Sunday, October 01, 2006

Whos is your Eldad and Medad?

A couple of weeks ago, my mother’s side had a family reunion. I love Family reunions for the time to catch up with relatives that you only see once a year. When I got out of my truck I made the rounds to different Aunts, Uncles, and cousins to say hello and hear a one minute summary of the their year and then I saw my nephew who thinks I’m pretty cool. If you are an aunt or uncle to multiple nieces and nephews you probably know that there are some that like you more than others. I’ve always considered it my job to love them all the same. This one nephew, however, is the daredevil of the family. He loves to have me throw him around and I end up feeling more like a jungle gym than an uncle or a priest. I saw this little guy out of the corner of my eye and, as usual, he came running up to me. But, just before he did his usual leap into my arms for a bear hug, he stopped and said, “I hate your shirt.” Now, of course he hadn’t suddenly become a fashion critic, I had writing on my shirt that he didn’t like. He lives in Iowa City and, thus, is a Hawkeye fan. So, since I was wearing my non-priestly outfit of jeans and one of my varied Iowa State sweatshirts, he was expressing displeasure at my allegiance to Iowa State. So, when my nephew repeated, “I hate your shirt”, it caused my other nephew, whose dad is a graduate of this august institution, to start to defend me. I tried to tell them both that, now that the game was over there is no reason that we can’t cheer for both teams. I mean, let’s face it, if you live in Iowa you should want Iowa to beat Minnesota and Wisconsin and Illinois. It only makes our state of Iowa look better. No offense to our out of state student parishioners and their families. You have to understand I was trying to get my nephews to work together. But my nephews would have none of this reasoning. The University of Iowa is for turkeys according to one nephew and Iowa State is for cy-clowns according to the other.

Isn’t it amazing to see the kinds of lines we draw in the sand to differentiate ourselves from others. Sometimes they are used for purely evil purposes, for example instances of unfair discrimination like racism, sexism, class discrimination, and other sinful acts. Sometimes they are more mundane like differences between different team affiliations and where we born or grew up. Our readings challenge us today in this manner. In both the first reading and gospel, people are given gifts that someone else thinks they don’t deserve. In the gospel, it was an unnamed person who was driving demons out in Jesus’ name. In the first reading, it was these two elders, Eldad and Medad, who didn’t respond to the invitation given to them to go to meeting tent in order to receive Moses’ spirit but are given it nonetheless. In both cases, someone decides that these people who have been given spiritual gifts outside of the normal way they should have been given them, don’t deserve them. Jesus response is good, “whoever is not against us is for us.” Yet, I think Moses’ response is just as good for us to ponder if not better, “Would that all the people of the LORD were prophets! Would that the LORD might bestow his spirit on them all!”

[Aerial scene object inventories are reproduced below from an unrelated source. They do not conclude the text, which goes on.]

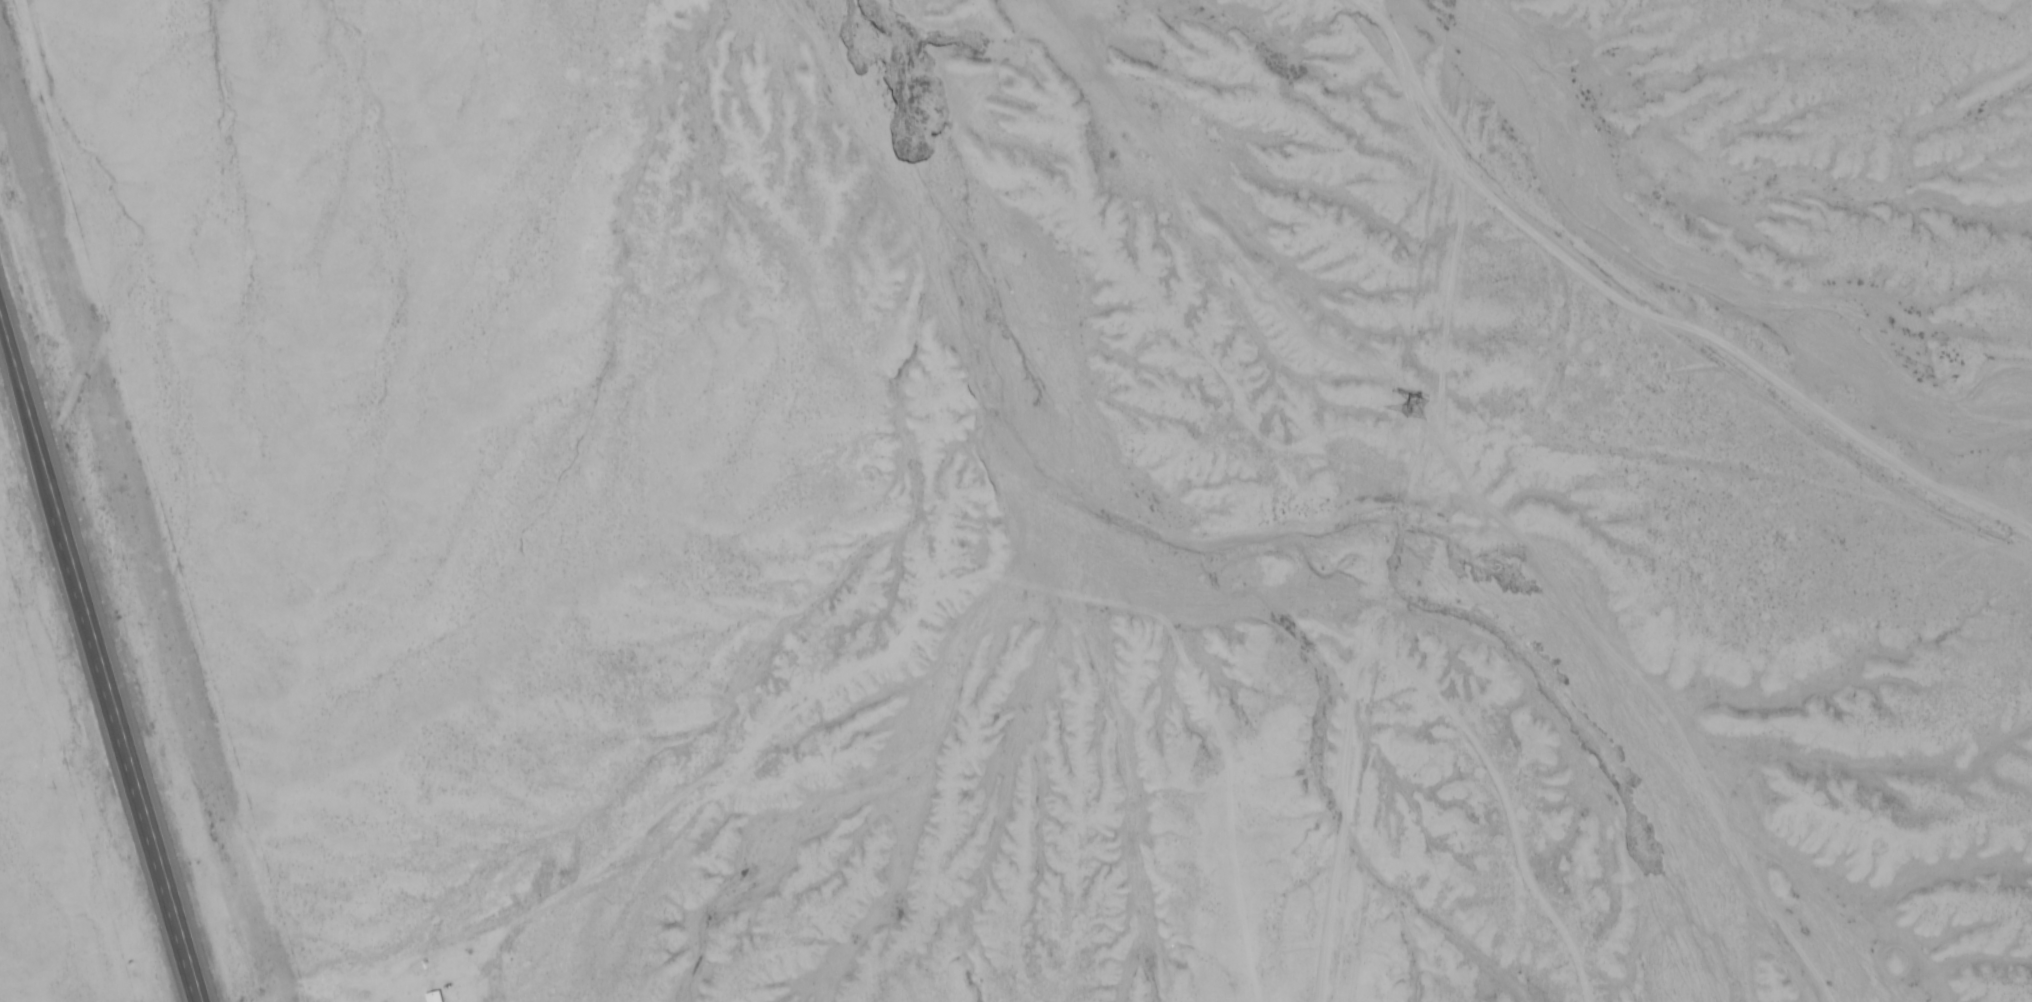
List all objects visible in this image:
road: (1660, 311)
power tower: (1408, 414)
river: (1238, 516)
road: (101, 656)

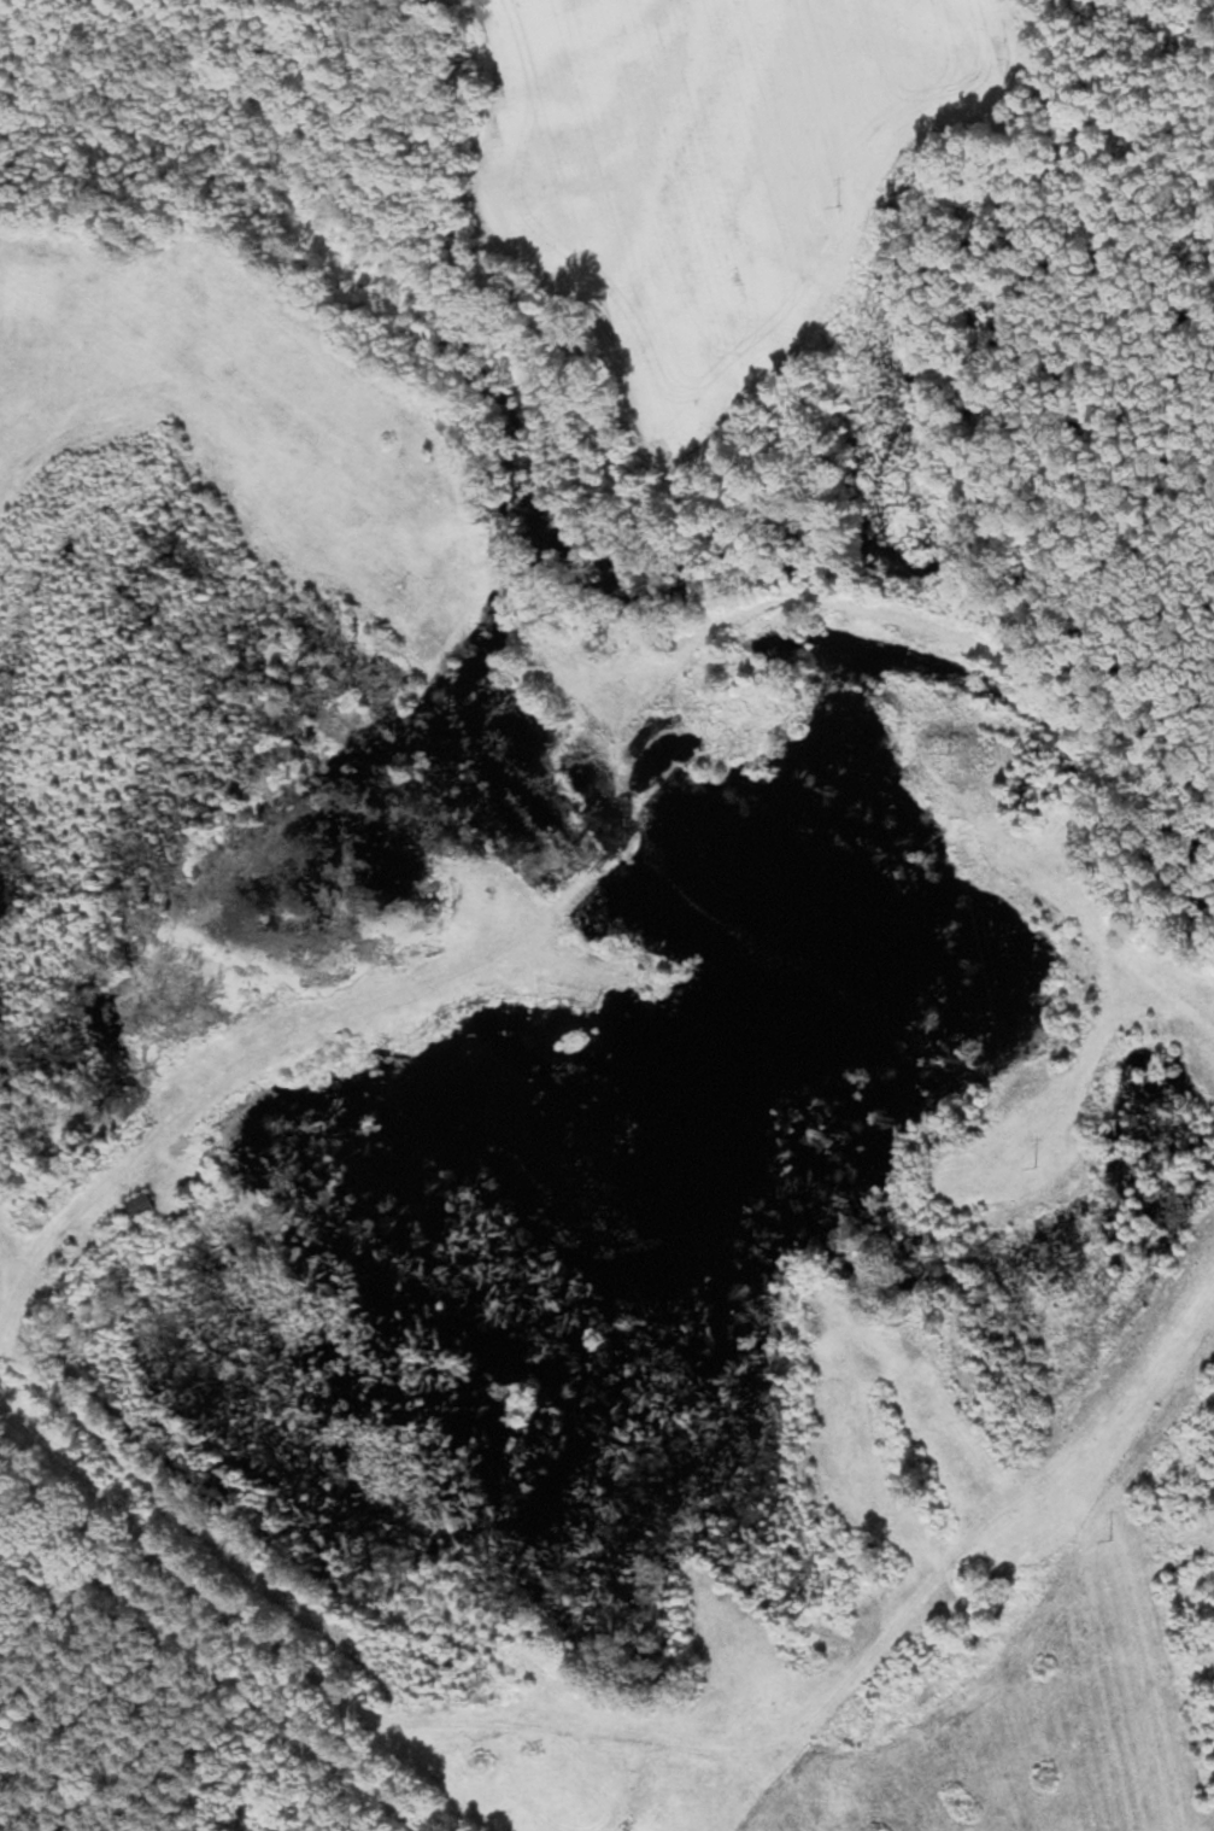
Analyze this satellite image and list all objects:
power tower: (840, 207)
power tower: (934, 733)
road: (1163, 994)
road: (239, 1066)
power tower: (1031, 1170)
power tower: (1109, 1539)
road: (653, 1747)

If only the Lord would bestow his spirit on us all in the same way! I mean, don’t get me wrong. He has bestowed his spirit on us in baptism and, throughout our lives, we continue to discern those gifts that God has given to us as a fruit of baptism. Yet, jealousy can be the unfortunate result of the gift of the spirit, the jealousy that posits one person against another in a war of dominance. It’s hard to be satisfied with the gifts and talents that God has given to us and not wish that we could have the other person’s gifts and talents. It’s much easier to draw up sides and claim that one person or group is wrong and, clearly, the spawn of Satan. It’s much harder to consider that we may have to hold together two ideas that seem to contradict one another because both are true. But, if we do, this will challenge us to a greater understanding of truth, and, therefore, of God.

I believe this is what the Pope was talking about recently in his controversial speech in Regensburg, Germany. Despite what some consider a gaff on his part, the pope was making a point that too many people believe you have to believe in either faith or science. For a long time, religion was the closed minded structure that believed itself superior to natural sciences. This is evidenced in the quote had gave. Nowadays, however, it is science that believes it can operate in a theological vacuum and even, sometimes, disprove the very foundation of religion and theology. Pope Benedict was turning to a group of intellectuals; scientists, philosophers, and theologians, and inviting them to eat from the same table, to not turn the other into an ostracized Eldad or Medad.

We all have Eldads and Medads in our life and each of us need to hear the call of God in that first reading in a new way, "Would that all the people of the LORD were prophets! Would that the LORD might bestow his spirit on us all!" What person or idea have we turned our back on that may need to be heard again?